* _Problem description_
Looking at the records below, say how many lines contain "page". Nothing else belongs in the answer.

* _Information given_
============================================================

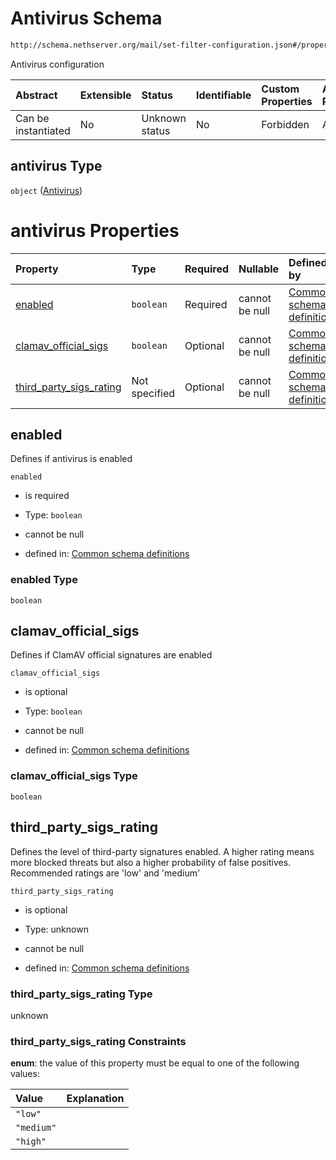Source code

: # Antivirus Schema

```txt
http://schema.nethserver.org/mail/set-filter-configuration.json#/properties/antivirus
```

Antivirus configuration

| Abstract            | Extensible | Status         | Identifiable | Custom Properties | Additional Properties | Access Restrictions | Defined In                                                                                   |
| :------------------ | :--------- | :------------- | :----------- | :---------------- | :-------------------- | :------------------ | :------------------------------------------------------------------------------------------- |
| Can be instantiated | No         | Unknown status | No           | Forbidden         | Allowed               | none                | [set-filter-configuration.json\*](mail/set-filter-configuration.json "open original schema") |

## antivirus Type

`object` ([Antivirus](mail-defs-antivirus.md))

# antivirus Properties

| Property                                               | Type          | Required | Nullable       | Defined by                                                                                                                                                                          |
| :----------------------------------------------------- | :------------ | :------- | :------------- | :---------------------------------------------------------------------------------------------------------------------------------------------------------------------------------- |
| [enabled](#enabled)                                    | `boolean`     | Required | cannot be null | [Common schema definitions](mail-defs-antivirus-properties-enabled.md "http://schema.nethserver.org/mail.json#/$defs/antivirus/properties/enabled")                                 |
| [clamav\_official\_sigs](#clamav_official_sigs)        | `boolean`     | Optional | cannot be null | [Common schema definitions](mail-defs-antivirus-properties-clamav_official_sigs.md "http://schema.nethserver.org/mail.json#/$defs/antivirus/properties/clamav_official_sigs")       |
| [third\_party\_sigs\_rating](#third_party_sigs_rating) | Not specified | Optional | cannot be null | [Common schema definitions](mail-defs-antivirus-properties-third_party_sigs_rating.md "http://schema.nethserver.org/mail.json#/$defs/antivirus/properties/third_party_sigs_rating") |

## enabled

Defines if antivirus is enabled

`enabled`

*   is required

*   Type: `boolean`

*   cannot be null

*   defined in: [Common schema definitions](mail-defs-antivirus-properties-enabled.md "http://schema.nethserver.org/mail.json#/$defs/antivirus/properties/enabled")

### enabled Type

`boolean`

## clamav\_official\_sigs

Defines if ClamAV official signatures are enabled

`clamav_official_sigs`

*   is optional

*   Type: `boolean`

*   cannot be null

*   defined in: [Common schema definitions](mail-defs-antivirus-properties-clamav_official_sigs.md "http://schema.nethserver.org/mail.json#/$defs/antivirus/properties/clamav_official_sigs")

### clamav\_official\_sigs Type

`boolean`

## third\_party\_sigs\_rating

Defines the level of third-party signatures enabled. A higher rating means more blocked threats but also a higher probability of false positives. Recommended ratings are 'low' and 'medium'

`third_party_sigs_rating`

*   is optional

*   Type: unknown

*   cannot be null

*   defined in: [Common schema definitions](mail-defs-antivirus-properties-third_party_sigs_rating.md "http://schema.nethserver.org/mail.json#/$defs/antivirus/properties/third_party_sigs_rating")

### third\_party\_sigs\_rating Type

unknown

### third\_party\_sigs\_rating Constraints

**enum**: the value of this property must be equal to one of the following values:

| Value      | Explanation |
| :--------- | :---------- |
| `"low"`    |             |
| `"medium"` |             |
| `"high"`   |             |
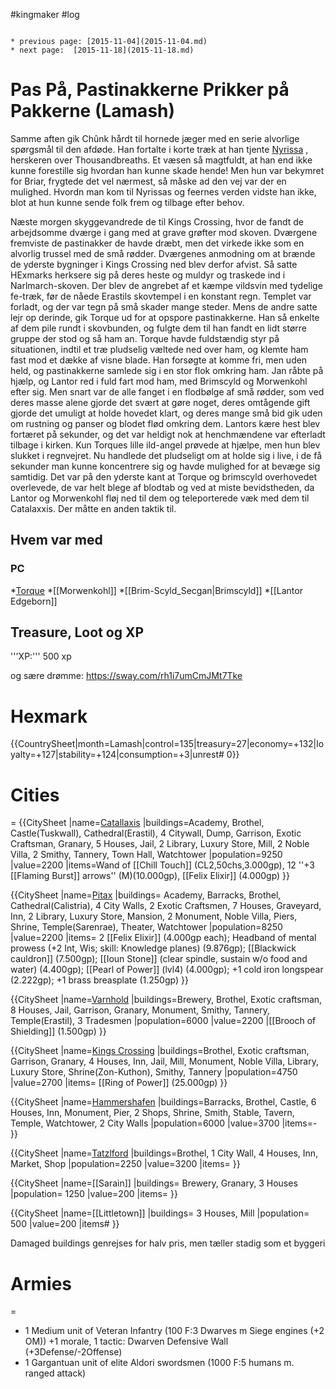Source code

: #kingmaker #log

```ad-info

* previous page: [2015-11-04](2015-11-04.md)
* next page:  [2015-11-18](2015-11-18.md) 
```

# Pas På, Pastinakkerne Prikker på Pakkerne (Lamash)  
Samme aften gik Chûnk hårdt til hornede jæger med en serie alvorlige spørgsmål til den afdøde. Han fortalte i korte træk at han tjente [Nyrissa](Nyrissa.md) , herskeren over Thousandbreaths. Et væsen så magtfuldt, at han end ikke kunne forestille sig hvordan han kunne skade hende! Men hun var bekymret for Briar, frygtede det vel nærmest, så måske ad den vej var der en mulighed. Hvordn man kom til Nyrissas og feernes verden vidste han ikke, blot at hun kunne sende folk frem og tilbage efter behov.
Næste morgen skyggevandrede de til Kings Crossing, hvor de fandt de arbejdsomme dværge i gang med at grave grøfter mod skoven. Dværgene fremviste de pastinakker de havde dræbt, men det virkede ikke som en alvorlig trussel med de små rødder. Dværgenes anmodning om at brænde de yderste bygninger i Kings Crossing ned blev derfor afvist. Så satte HExmarks herksere sig på deres heste og muldyr og traskede ind i Narlmarch-skoven. Der blev de angrebet af et kæmpe vildsvin med tydelige fe-træk, før de nåede Erastils skovtempel i en konstant regn. Templet var forladt, og  der var tegn på små skader mange steder. Mens de andre satte lejr op derinde, gik Torque ud for at opspore pastinakkerne. Han så enkelte af dem pile rundt i skovbunden, og fulgte dem til han fandt en lidt større gruppe der stod og så ham an. Torque havde fuldstændig styr på situationen, indtil et træ pludselig væltede ned over ham, og klemte ham fast mod et dække af visne blade. Han forsøgte at komme fri, men uden held, og pastinakkerne samlede sig i en stor flok omkring ham. Jan råbte på hjælp, og Lantor red i fuld fart mod ham, med Brimscyld og Morwenkohl efter sig. Men snart var de alle fanget i en flodbølge af små rødder, som ved deres masse alene gjorde det svært at gøre noget, deres omtågende gift gjorde det umuligt at holde hovedet klart, og deres mange små bid gik uden om rustning og panser og blodet flød omkring dem. Lantors kære hest blev fortæret på sekunder, og det var heldigt nok at henchmændene var efterladt tilbage i kirken. Kun Torques lille ild-angel prøvede at hjælpe, men hun blev slukket i regnvejret. Nu handlede det pludseligt om at holde sig i live, i de få sekunder man kunne koncentrere sig og havde mulighed for at bevæge sig samtidig. Det var på den yderste kant at Torque og brimscyld overhovedet overlevede, de var helt blege af blodtab og ved at miste bevidstheden, da Lantor og Morwenkohl fløj ned til dem og teleporterede væk med dem til Catalaxxis. Der måtte en anden taktik til.
## Hvem var med 
### PC 
 
*[Torque](Torque%20Firebrand.md)
*[[Morwenkohl]]
*[[Brim-Scyld_Secgan|Brimscyld]]
*[[Lantor Edgeborn]]
## Treasure, Loot og XP 
'''XP:''' 500 xp
og sære drømme: https://sway.com/rh1i7umCmJMt7Tke
# Hexmark  
{{CountrySheet|month=Lamash|control=135|treasury=27|economy=+132|loyalty=+127|stability=+124|consumption=+3|unrest# 0}} 
            
 
# Cities  
=
{{CitySheet
|name=[Catallaxis](Catallaxis.md)
|buildings=Academy, Brothel, Castle(Tuskwall), Cathedral(Erastil), 4 Citywall, Dump, Garrison, Exotic Craftsman, Granary, 5 Houses, Jail, 2 Library, Luxury Store, Mill, 2 Noble Villa, 2 Smithy, Tannery, Town Hall, Watchtower
|population=9250
|value=2200
|items=Wand of [[Chill Touch]] (CL2,50chs,3.000gp), 12 ''+3 [[Flaming Burst]] arrows'' (M)(10.000gp), [[Felix Elixir]] (4.000gp)
}}
{{CitySheet
|name=[Pitax](Pitax.md)
|buildings= Academy, Barracks, Brothel, Cathedral(Calistria), 4 City Walls, 2 Exotic Craftsmen, 7 Houses, Graveyard, Inn, 2 Library, Luxury Store, Mansion, 2 Monument, Noble Villa, Piers, Shrine, Temple(Sarenrae), Theater, Watchtower
|population=8250
|value=2200
|items= 2 [[Felix Elixir]] (4.000gp each); Headband of mental prowess (+2 Int, Wis; skill: Knowledge planes) (9.876gp); [[Blackwick cauldron]] (7.500gp); [[Ioun Stone]] (clear spindle, sustain w/o food and water) (4.400gp); [[Pearl of Power]] (lvl4) (4.000gp); +1 cold iron longspear (2.222gp); +1 brass breasplate (1.250gp)
}}
{{CitySheet
|name=[Varnhold](Varnhold.md)
|buildings=Brewery, Brothel, Exotic craftsman, 8 Houses, Jail, Garrison, Granary, Monument, Smithy, Tannery, Temple(Erastil), 3 Tradesmen
|population=6000
|value=2200
|[[Brooch of Shielding]] (1.500gp)
}}
{{CitySheet
|name=[Kings Crossing](Kings%20Crossing.md)
|buildings=Brothel, Exotic craftsman, Garrison, Granary, 4 Houses, Inn, Jail, Mill, Monument, Noble Villa, Library, Luxury Store, Shrine(Zon-Kuthon), Smithy, Tannery 
|population=4750
|value=2700
|items= [[Ring of Power]] (25.000gp)
}}
{{CitySheet
|name=[Hammershafen](Hammershafen.md)
|buildings=Barracks, Brothel, Castle, 6 Houses, Inn, Monument, Pier, 2 Shops, Shrine, Smith, Stable, Tavern, Temple, Watchtower, 2 City Walls
|population=6000
|value=3700
|items=-
}}
{{CitySheet
|name=[Tatzlford](Tatzlford.md)
|buildings=Brothel, 1 City Wall, 4 Houses, Inn, Market, Shop
|population=2250
|value=3200
|items=
}}
{{CitySheet
|name=[[Sarain]]
|buildings= Brewery, Granary, 3 Houses
|population= 1250
|value=200
|items=
}}
{{CitySheet
|name=[[Littletown]]
|buildings= 3 Houses, Mill
|population= 500
|value=200
|items# }}
Damaged buildings genrejses for halv pris, men tæller stadig som et byggeri
 
# Armies 
=
* 1 Medium unit of Veteran Infantry (100 F:3 Dwarves m Siege engines (+2 OM)) +1 morale, 1 tactic: Dwarven Defensive Wall (+3Defense/-2Offense)
* 1 Gargantuan unit of elite Aldori swordsmen (1000 F:5 humans m. ranged attack)
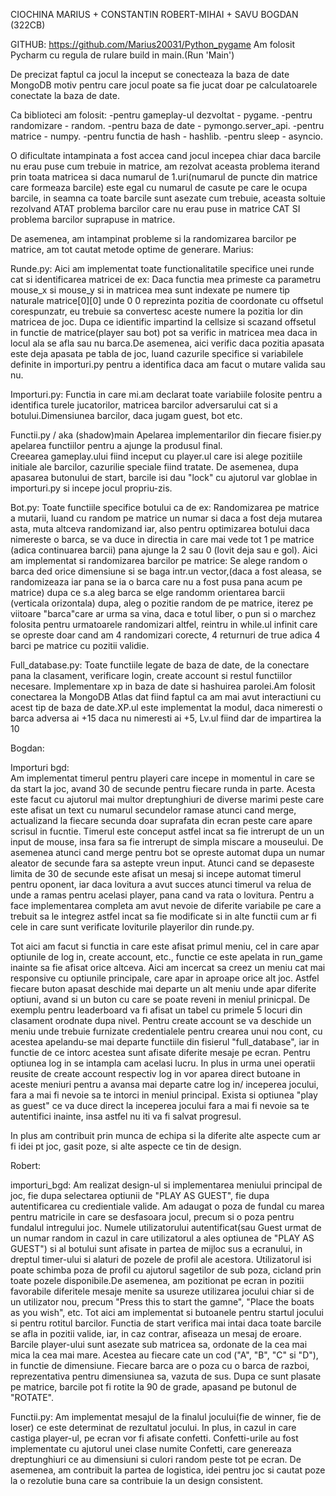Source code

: CIOCHINA MARIUS + CONSTANTIN ROBERT-MIHAI + SAVU BOGDAN (322CB)

GITHUB: https://github.com/Marius20031/Python_pygame
Am folosit Pycharm cu regula de rulare build in main.(Run 'Main')

De precizat faptul ca jocul la inceput se conecteaza la baza de date MongoDB motiv pentru care
jocul poate sa fie jucat doar pe calculatoarele conectate la baza de date.

Ca biblioteci am folosit:
-pentru gameplay-ul dezvoltat - pygame.
-pentru randomizare - random.
-pentru baza de date - pymongo.server_api.
-pentru matrice - numpy.
-pentru functia de hash - hashlib.
-pentru sleep - asyncio.

O dificultate intampinata a fost accea cand jocul incepea chiar daca barcile nu erau puse cum trebuie in matrice, am  rezolvat aceasta problema
iterand prin toata matricea si daca numarul de 1.uri(numarul de puncte din matrice care formeaza barcile) este egal cu numarul de casute pe care
le ocupa barcile, in seamna ca toate barcile sunt asezate cum trebuie, aceasta soltuie rezolvand ATAT problema barcilor care nu erau puse in matrice
CAT SI problema barcilor suprapuse in matrice.

De asemenea, am intampinat probleme si la randomizarea barcilor pe matrice, am tot cautat metode optime de generare.
Marius:

Runde.py:
	Aici am implementat toate  functionalitatile specifice unei runde cat si identificarea matricei de ex:
Daca functia mea primeste ca parametru mouse_x si mouse_y si in matricea mea sunt indexate pe numere tip naturale
matrice[0][0] unde 0 0 reprezinta pozitia de coordonate cu offsetul corespunzatr, eu trebuie sa convertesc aceste numere la pozitia lor 
din matricea de joc.
Dupa ce idientific impartind la cellsize si scazand offsetul in functie de matrice(player sau bot) pot sa verific in matricea mea daca in locul ala
se afla sau nu barca.De asemenea, aici verific daca pozitia apasata este deja apasata pe tabla de joc, luand cazurile specifice si 
variabilele definite in importuri.py pentru a identifica daca am facut o mutare valida sau nu.
 
Importuri.py:
	Functia in care mi.am declarat toate variabiile folosite pentru a identifica turele jucatorilor, matricea barcilor adversarului cat si
a botului.Dimensiunea barcilor, daca jugam guest, bot etc.

Functii.py / aka (shadow)main
	Apelarea implementarilor din fiecare fisier.py apelarea functiilor pentru a ajunge la produsul final.		
	Creearea gameplay.ului fiind inceput cu player.ul care isi alege pozitiile initiale ale barcilor, cazurilie speciale fiind tratate.
	De asemenea, dupa apasarea butonului de start, barcile isi dau "lock" cu ajutorul var globlae in importuri.py si incepe jocul propriu-zis.
 
Bot.py:
	Toate functiile specifice botului ca de ex: Randomizarea pe matrice a mutarii, luand cu random pe matrice un numar
si daca a fost deja mutarea asta, muta altceva randomizand iar, also pentru optimizarea botului daca nimereste o barca, se va duce in directia in 
care mai vede tot 1 pe matrice (adica continuarea barcii) pana ajunge la 2 sau 0 (lovit deja sau e gol).
	Aici am implementat si randomizarea barcilor pe matrice:
Se alege random o barca ded orice dimensiune si se baga intr.un vector,(daca a fost aleasa, se randomizeaza iar pana se ia o barca care nu a fost pusa pana acum
pe matrice) dupa ce s.a aleg barca se elge randomm orientarea barcii (verticala orizontala) dupa, aleg o pozitie random de pe matrice, iterez pe viitoare "barca"care 
ar urma sa vina, daca e totul liber, o pun si o marchez folosita pentru urmatoarele randomizari altfel, reintru in while.ul infinit care se opreste doar cand am 4 randomizari
corecte, 4 returnuri de true adica 4 barci pe matrice cu pozitii validie.

Full_database.py:
	Toate functiile legate de baza de date, de la conectare pana la clasament, verificare login, create account si restul functiilor
necesare. Implementare xp in baza de date si hashuirea parolei.Am folosit conectarea la MongoDB Atlas dat fiind faptul ca am mai avut interactiuni
cu acest tip de baza de date.XP.ul este implementat la modul, daca nimeresti o barca adversa ai +15 daca nu nimeresti ai +5, Lv.ul fiind dar de impartirea
la 10


Bogdan:

Importuri bgd: 	
		Am implementat timerul pentru playeri care incepe in momentul in care se da start la joc, avand 30 de secunde pentru fiecare runda in parte.
  Acesta este facut cu ajutorul mai multor dreptunghiuri de diverse marimi peste care este afisat un text cu numarul secundelor ramase atunci cand merge, actualizand la fiecare
  secunda doar suprafata din ecran peste care apare scrisul in fucntie. Timerul este conceput astfel incat sa fie intrerupt de un un input de mouse, insa fara sa fie intrerupt de simpla
  miscare a mouseului. De asemenea atunci cand merge pentru bot se opreste automat dupa un numar aleator de secunde fara sa astepte vreun input. Atunci cand se depaseste limita de 30
  de secunde este afisat un mesaj si incepe automat timerul pentru oponent, iar daca lovitura a avut succes atunci timerul va relua de unde a ramas pentru acelasi player, pana cand 
  va rata o lovitura. Pentru a face implementarea completa am avut nevoie de diferite variabile pe care a trebuit sa le integrez astfel incat sa fie modificate si in alte functii
  cum ar fi cele in care sunt verificate loviturile playerilor din runde.py.
  
Tot aici am facut si functia in care este afisat primul meniu, cel in care apar optiunile de log in, create account, etc., functie ce este apelata in run_game inainte
sa fie afisat orice altceva. Aici am incercat sa creez un meniu cat mai responsive cu optiunile principale, care apar in aproape orice alt joc. Astfel fiecare buton apasat deschide
mai departe un alt meniu unde apar diferite optiuni, avand si un buton cu care se poate reveni in meniul prinicpal. De exemplu pentru leaderboard va fi afisat un tabel cu primele 5
locuri din clasament orodnate dupa nivel. Pentru create account se va deschide un meniu unde trebuie furnizate credentialele pentru crearea unui nou cont, cu acestea apelandu-se mai
departe functiile din fisierul "full_database", iar in functie de ce intorc acestea sunt afisate diferite mesaje pe ecran. Pentru optiunea log in se intampla cam acelasi lucru. In plus
in urma unei operatii reusite de create account respectiv log in vor aparea direct butoane in aceste meniuri pentru a avansa mai departe catre log in/ inceperea jocului, fara a mai fi
nevoie sa te intorci in meniul principal. Exista si optiunea "play as guest" ce va duce direct la inceperea jocului fara a mai fi nevoie sa te autentifici inainte, insa astfel
nu iti va fi salvat progresul.

In plus am contribuit prin munca de echipa si la diferite alte aspecte cum ar fi idei pt joc, gasit poze, si alte aspecte ce tin de design.


Robert:

importuri_bgd:
	Am realizat design-ul si implementarea meniului principal de joc, fie dupa selectarea optiunii de "PLAY AS GUEST", fie dupa autentificarea cu credientiale valide.
 Am adaugat o poza de fundal cu marea pentru matricile in care se desfasoara jocul, precum si o poza pentru fundalul intregului joc. Numele utilizatorului autentificat(sau Guest 
 urmat de un numar random in cazul in care utilizatorul a ales optiunea de "PLAY AS GUEST") si al botului sunt afisate in partea de mijloc sus a ecranului, in dreptul timer-ului 
 si alaturi de pozele de profil ale acestora. Utilizatorul isi poate schimba poza de profil cu ajutorul sagetilor de sub poza, cicland prin toate pozele disponibile.De asemenea, 
 am pozitionat pe ecran in pozitii favorabile diferitele mesaje menite sa usureze utilizarea jocului chiar si de un utilizator nou, precum "Press this to start the gamne", 
 "Place the boats as you wish", etc. Tot aici am implementat si butoanele pentru startul jocului si pentru rotitul barcilor. Functia de start verifica mai intai daca toate barcile 
 se afla in pozitii valide, iar, in caz contrar, afiseaza un mesaj de eroare. Barcile player-ului sunt asezate sub matricea sa, ordonate de la cea mai mica la cea mai mare. Acestea
 au fiecare cate un cod ("A", "B", "C" si "D"), in functie de dimensiune. Fiecare barca are o poza cu o barca de razboi, reprezentativa pentru dimensiunea sa, vazuta de sus.
 Dupa ce sunt plasate pe matrice, barcile pot fi rotite la 90 de grade, apasand pe butonul de "ROTATE".

 Functii.py:
 	Am implementat mesajul de la finalul jocului(fie de winner, fie de loser) ce este determinat de rezultatul jocului. In plus, in cazul in care castiga player-ul, pe
  ecran vor fi afisate confetti. Confetti-urile au fost implementate cu ajutorul unei clase numite Confetti, care genereaza dreptunghiuri ce au dimensiuni si culori random
  peste tot pe ecran.
  De asemenea, am contribuit la partea de logistica, idei pentru joc si cautat poze la o rezolutie buna care sa contribuie la un design consistent.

============================================================

* _Solution_
2